Much else in the Correctiv article is false or misleading. The article does not specify what “Covid disinformation” the farmers spread. Nor does it offer any evidence of ties between the farmers and the Russian government, only that “some X accounts” that support the farmers wrote posts that “coincided with the methods of a pro-Russian propaganda network.”
Correctiv doesn’t mention that the worst perpetrators of Covid disinformation were the German government and news media, which claimed that those vaccinated would not get sick or transmit the disease.

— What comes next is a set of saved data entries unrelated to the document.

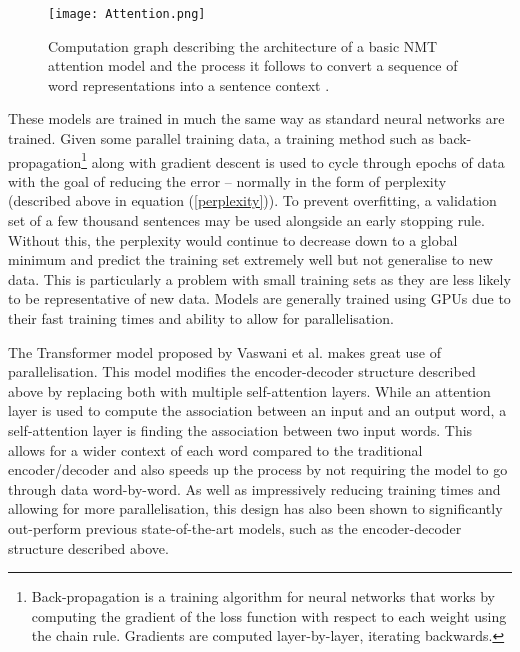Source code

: \documentclass[11pt]{article}
\begin{document}
\bigskip

\begin{figure}[h]
    \centering
    \texttt{[image: Attention.png]}
    \caption{Computation graph describing the architecture of a basic NMT attention model and the process it follows to convert a sequence of word representations into a sentence context \citep[p. 130]{koehn2020}.}
    \label{fig:attention}
\end{figure}

\bigskip

These models are trained in much the same way as standard neural networks are trained. Given some parallel training data, a training method such as back-propagation\footnote{Back-propagation is a training algorithm for neural networks that works by computing the gradient of the loss function with respect to each weight using the chain rule. Gradients are computed layer-by-layer, iterating backwards.} along with gradient descent is used to cycle through epochs of data with the goal of reducing the error -- normally in the form of perplexity (described above in equation (\ref{perplexity})). %
To prevent overfitting, a validation set of a few thousand sentences may be used alongside an early stopping rule. Without this, the perplexity would continue to decrease down to a global minimum and predict the training set extremely well but not generalise to new data. This is particularly a problem with small training sets as they are less likely to be representative of new data. Models are generally trained using GPUs due to their fast training times and ability to allow for parallelisation. 

\bigskip

The Transformer model proposed by Vaswani et al. \citeyearpar{vaswani2017attention} makes great use of parallelisation. This model modifies the encoder-decoder structure described above by replacing both with multiple self-attention layers. While an attention layer is used to compute the association between an input and an output word, a self-attention layer is finding the association between two input words. This allows for a wider context of each word compared to the traditional encoder/decoder and also speeds up the process by not requiring the model to go through data word-by-word. As well as impressively reducing training times and allowing for more parallelisation, this design has also been shown to significantly out-perform previous state-of-the-art models, such as the encoder-decoder structure described above.
\end{document}
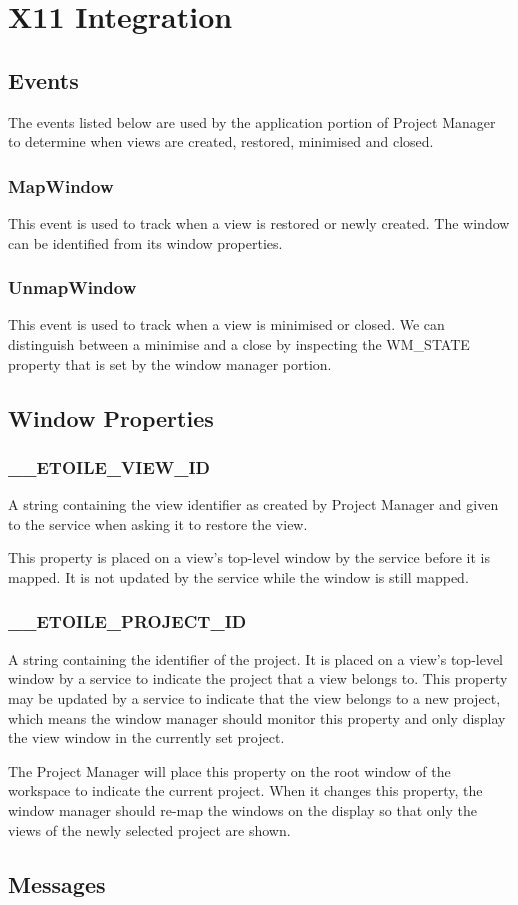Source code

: \documentclass[11pt]{report}
\newcommand{\proman}{Project Manager\xspace}
\begin{document}
\section{X11 Integration}
\label{sec:x11_integration}
\subsection{Events}
The events listed below are used by the application portion of \proman to determine when views are created, restored, minimised and closed.
\subsubsection{MapWindow}
This event is used to track when a view is restored or newly created. The window can be identified from its window properties.
\subsubsection{UnmapWindow}
This event is used to track when a view is minimised or closed. We can distinguish between a minimise and a close by inspecting the WM\_STATE property that is set by the window manager portion.

\subsection{Window Properties}
\subsubsection{\_\_ETOILE\_VIEW\_ID}
A string containing the view identifier as created by \proman and given to the service when asking it to restore the view. 

This property is placed on a view's top-level window by the service before it is mapped. It is not updated by the service while the window is still mapped.

\subsubsection{\_\_ETOILE\_PROJECT\_ID}
A string containing the identifier of the project. It is placed on a view's top-level window by a service to indicate the project that a view belongs to. This property may be updated by a service to indicate that the view belongs to a new project, which means the window manager should monitor this property and only display the view window in the currently set project.

The \proman will place this property on the root window of the workspace to indicate the current project. When it changes this property, the window manager should re-map the windows on the display so that only the views of the newly selected project are shown.

\subsection{Messages}
\end{document}
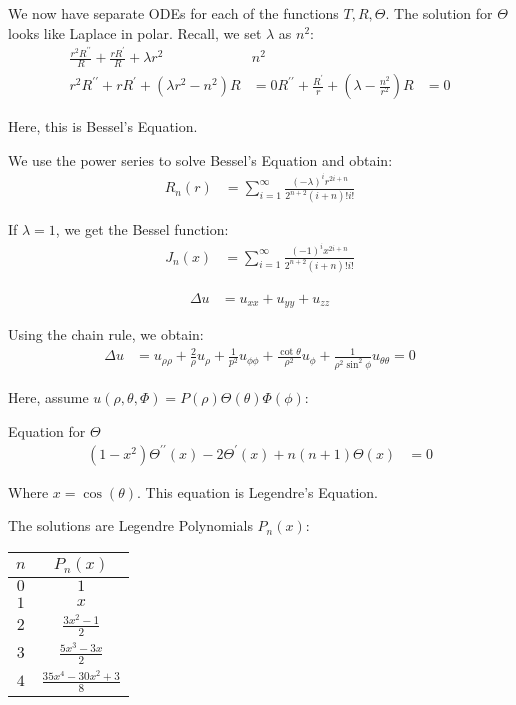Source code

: We now have separate ODEs for each of the functions $T, R, \Theta$. The solution for $\Theta$ looks like Laplace in polar. Recall, we set $\lambda$ as $n^2$:
%
\begin{align}
  \frac{r^2 R^{\prime\prime}}{R} + \frac{r R^\prime}{R} + \lambda r^2 & n^2\\
  r^2 R^{\prime\prime} + rR^\prime + (\lambda r^2 - n^2)R & = 0
  R^{\prime\prime} + \frac{R^\prime}{r} + (\lambda - \frac{n^2}{r^2})R & = 0
\end{align}

Here, this is Bessel's Equation.

We use the power series to solve Bessel's Equation and obtain:
%
\begin{align}
  R_n(r) & = \sum^\infty_{i = 1} \frac{(-\lambda)^i r^{2i + n}}{2^{n + 2}(i + n)! i!}
\end{align}

If $\lambda = 1$, we get the Bessel function:
%
\begin{align}
  J_n(x) & = \sum^\infty_{i = 1} \frac{(-1)^i x^{2i + n}}{2^{n + 2}(i + n)! i!}
\end{align}

%
\begin{align}
  \Delta u & = u_{xx} + u_{yy} + u_{zz}
\end{align}

Using the chain rule, we obtain:
%
\begin{align}
  \Delta u & =
  u_{\rho \rho} +
  \frac{2}{\rho}u_\rho +
  \frac{1}{p^2} u_{\phi\phi} +
  \frac{\cot \theta}{\rho^2} u_\phi +
  \frac{1}{\rho^2 \sin^2 \phi} u_{\theta\theta} = 0
\end{align}

Here, assume $u(\rho, \theta, \Phi) = P(\rho)\Theta(\theta)\Phi(\phi)$:

Equation for $\Theta$
%
\begin{align}
  (1 - x^2) \Theta^{\prime\prime}(x) -
  2 \Theta^\prime(x) +
  n(n + 1) \Theta(x)
  & = 0
\end{align}

Where $x = \cos(\theta)$. This equation is Legendre's Equation.

The solutions are Legendre Polynomials $P_n(x)$:
%
\begin{center}
  \begin{tabular}{c|c}
    $n$ & $P_n(x)$\\
    \hline
    $0$ & $1$\\
    $1$ & $x$\\
    $2$ & $\frac{3x^2 - 1}{2}$\\
    $3$ & $\frac{5x^3 - 3x}{2}$\\
    $4$ & $\frac{35 x^4 - 30x^2 + 3}{8}$
  \end{tabular}
\end{center}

And the institutions with the clearest ties to the Russian government were the parties of Germany’s ruling coalition, which wholeheartedly embraced the building of the Nord Stream natural gas pipelines.
Today, concerns about energy prices and the government’s overreaction to Covid are broadly held among the German people and hardly “far right.” The loss of cheap nuclear power and natural gas due to the war in Ukraine, and the destruction of the pipelines, have resulted in the loss of major energy-intensive industries.